Soms is het thema van een gedicht minder afgebakend dan in 'Handelingen'. Bijvoorbeeld in 'Een schaduw van twijfel':

Een zonnebril scheidde
onze blikken. Een wolkje
bloed kringelde je wangen
rood toen ik tegenspraak
vermoedde. Schrijf je spijt
maar in je dagboek.

Dit gedicht werkt als een onverwachte mokerslag: terwijl je oren nog suizen, probeer je het 'wie, wat, waar en waarom' te reconstrueren. Meer dan een vaag vermoeden krijg je niet en tegelijk weet je precies wat gaande is. 'Een schaduw van twijfel' is zonder meer een van de sterkste gedichten uit de bundel. Mooi hoe het bloed kringelt, hoe de zonnebril de blikken scheidt. Hoe het lichte aspect van 'wolkje' scherp afsteekt tegen de beladen associaties die 'bloed' oproept, een onderscheid dat nog eens extra wordt aangezet door de eerste witregel.


Rafelige randjes
De bundel heeft echter enkele rafelige randjes. Waar de meeste gedichten scherp omlijnde beelden op je netvlies projecteren, wordt in de minder overtuigende soms een gedoubleerd beeld opgeroepen. Zo zie je in de eerste terzet van het gedicht 'Fremdkörper' bijvoorbeeld dit:

een hond achtervolgt een tractor
luid blaffend, oren plat in de nek,
over de volle lengte van een akker

In deze drie regels wordt te veel gezegd: als een hond luid blaffend, met zijn oren plat in zijn nek, ergens achteraan gaat, is hij aan het achtervolgen. Het door de beweging van de hond opgeroepen beeld is al uitgelegd voor het getoond wordt.
Ook ontkomen niet alle gedichten aan gemeenplaatsen. Het duidelijkste voorbeeld is het titelloze gedicht op bladzijde 41. Hoewel het sterk begint: 'Ik eet een mandarijn uit je hand/ Steel water uit je mond/ Kus je waar ik je navel vermoed', eindigt het gedicht op een ongemakkelijke manier: 'Ik wil je helemaal/ Met huid en haar/ Houd niets achter'. Je kunt betogen dat het oprecht is en gewaagd – wat het ongetwijfeld is – maar er blijft sprake van een cliché.

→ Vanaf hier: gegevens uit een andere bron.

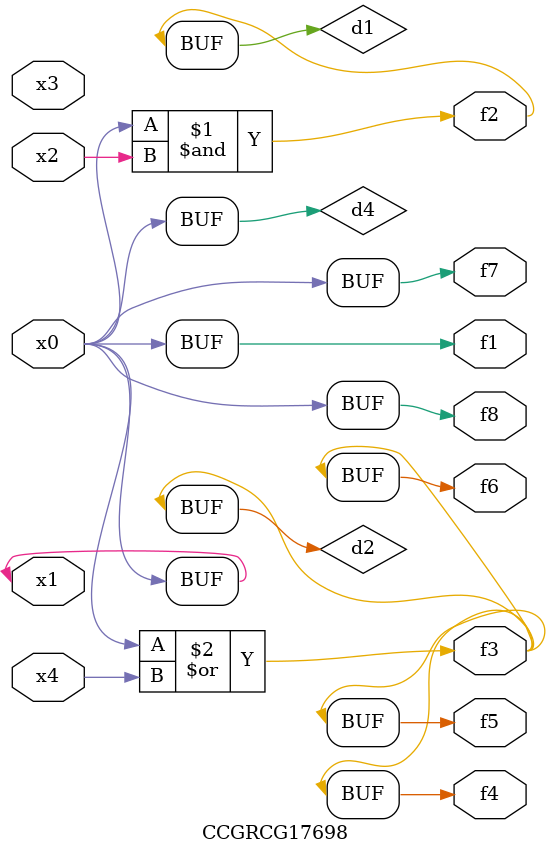
<source format=v>
module CCGRCG17698(
	input x0, x1, x2, x3, x4,
	output f1, f2, f3, f4, f5, f6, f7, f8
);

	wire d1, d2, d3, d4;

	and (d1, x0, x2);
	or (d2, x0, x4);
	nand (d3, x0, x2);
	buf (d4, x0, x1);
	assign f1 = d4;
	assign f2 = d1;
	assign f3 = d2;
	assign f4 = d2;
	assign f5 = d2;
	assign f6 = d2;
	assign f7 = d4;
	assign f8 = d4;
endmodule

</source>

Ondanks dat Na de vlakte een paar van deze rafelige randjes heeft, overtuigt het overgrote deel van de gedichten door met weinig zinnen veel gevoel en (bewegend) beeld op te roepen. Dat is bewonderenswaardig en het geeft Willem Thies een bijzondere plaats in het Nederlandstalige literaire veld.